What is the University’s current academic state, and why do you think it is critical that we have a plan in place for the future?


The academic state of the University is very good. Budgetwise, we’re on solid ground, although that wasn’t the case a decade ago. Academically, we continue to be blessed with many programs that are among the strongest in the nation. But we have others that could ascend to that rank, and more that lag behind. Because the University went through restructuring almost a decade ago, it’s a much more robust institution now, more student-centered. For the first time in a decade, we have a little bit of money to spend, and the question is, how are we going to spend it for the maximum benefit of the entire University community? And what can we do to advance SU’s reputation by investing in academic programs?

In developing the plan, you sought input in various ways, including town meetings, online surveys, and direct e-mail. Why was it so important to reach every constituency of the University community?

No one person or small committee can have all the best ideas and perspectives. People in our University community are rich with great ideas and with experiences that, when brought together, can create a very positive potion and move us forward.

How did you determine the priorities identified in the plan?


Going into this, I wondered how I might make sense of all these great possibilities. In listening to the feedback, we found a chorus of similar responses. The themes that ended up in the plan were ones we heard over and over again. The community spoke, and we listened.

Let’s focus on the specific initiatives you’ve identified. The initiative to ensure greater faculty success, for example, calls for the University to strengthen its sponsored research profile, aggressively recruit and retain the best research and teaching faculty, create a new rank to facilitate continued teaching excellence, and reward the teaching excellence of part-time faculty. How do you see these strategies being implemented?
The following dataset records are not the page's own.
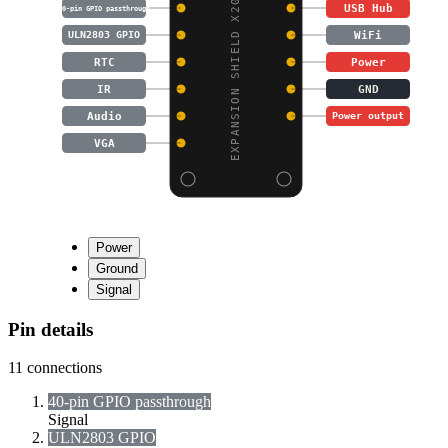
EXPANSION SHIELD X200
USB Hub
40-pin GPIO passthrough
WiFi
ULN2803 GPIO
RTC
Power
IR
GND
Audio
Power output
VGA
Power
Ground
Signal
Pin details
11
connections
40-pin GPIO passthrough
Signal
ULN2803 GPIO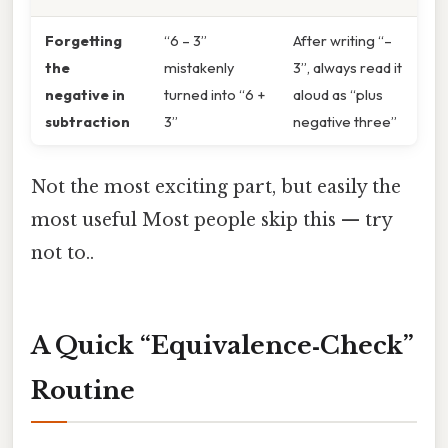
Forgetting
“6 – 3”
After writing “–
the
mistakenly
3”, always read it
negative in
turned into “6 +
aloud as “plus
subtraction
3”
negative three”
Not the most exciting part, but easily the
most useful Most people skip this — try
not to..
A Quick “Equivalence‑Check”
Routine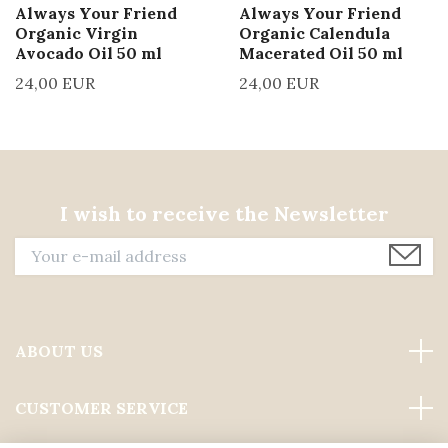
Always Your Friend
Always Your Friend
Organic Virgin
Organic Calendula
Avocado Oil 50 ml
Macerated Oil 50 ml
24,00 EUR
24,00 EUR
I wish to receive the Newsletter
ABOUT US
CUSTOMER SERVICE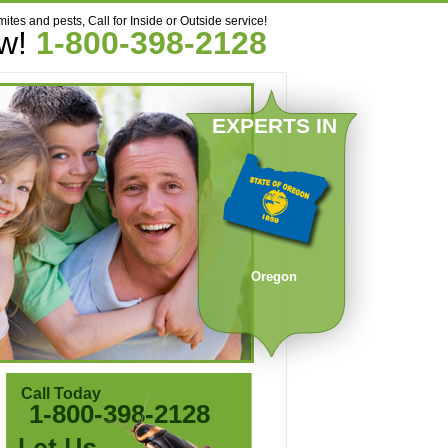
mites and pests, Call for Inside or Outside service!
ow!
1-800-398-2128
EXPERTS IN
Oregon
Call Today
1-800-398-2128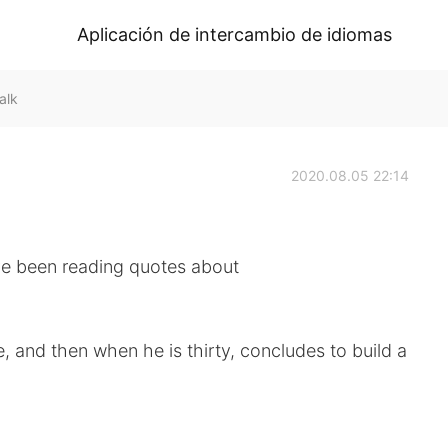
Aplicación de intercambio de idiomas
alk
2020.08.05 22:14
ve been reading quotes about
, and then when he is thirty, concludes to build a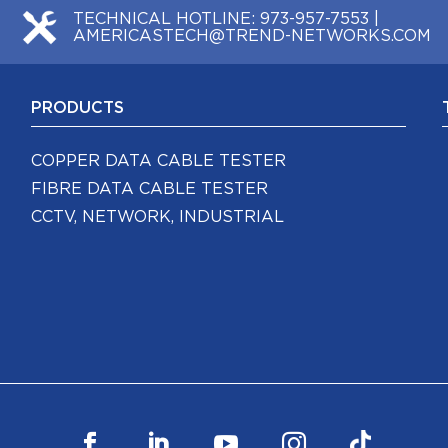
TECHNICAL HOTLINE:
973-957-7553
|
AMERICASTECH@TREND-NETWORKS.COM
PRODUCTS
COPPER DATA CABLE TESTER
FIBRE DATA CABLE TESTER
CCTV, NETWORK, INDUSTRIAL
The ways you raise your sponsored research profile have everything to do with the kinds of expectations you place on faculty, the resources you provide them to do research, the ways you engage graduate and undergraduate students in research, and your ability to help faculty write grant proposals to private foundations, the federal government, and other funding sources. The faculty have encouraged me to provide more incentives in the form of indirect cost recovery—returning the fraction of the budget for indirect costs to the department, dean, investigator, or some combination thereof. Universities that have tried this generally find that their sponsored research increases.
      Recruiting and retaining the best faculty is a matter of having enough money to do it and the ability to say: “We love you and we value you, and you figure in our plans.” Faculty want to know that they have an important role in the community and that their teaching, scholarship, and colleagueship are valued and noticed. Resources are important. We are a great research university, but in comparison to our peers, we’re poor. We don’t pay faculty top dollar. Until the Board of Trustees helped me establish the Trustee Professorship program, we had absolutely no ability to match or come close to the offers of Ivy League institutions that wanted our faculty. We simply must have more endowed chairs here.
      I have also called for the establishment of the rank of Professor of Practice. This must be for very well-known individuals from industry, secondary or primary education, and communications—people at the top of their professions—who for a period of time want to try teaching before they go on to another career position. They will bring practical experience, and will help our students work on the theories they’ve already learned and put them into context. This is a way to bring in people who are internationally known for what they have done, as is the case with some of our current faculty.
      Part-time faculty are part of the fabric of any great research university. We have a large cadre of such individuals who teach in almost every SU school or college. They are very loyal, they love SU, and they are talented beyond belief. Unfortunately, they have not been paid well in the past. We need to send them a signal that they matter.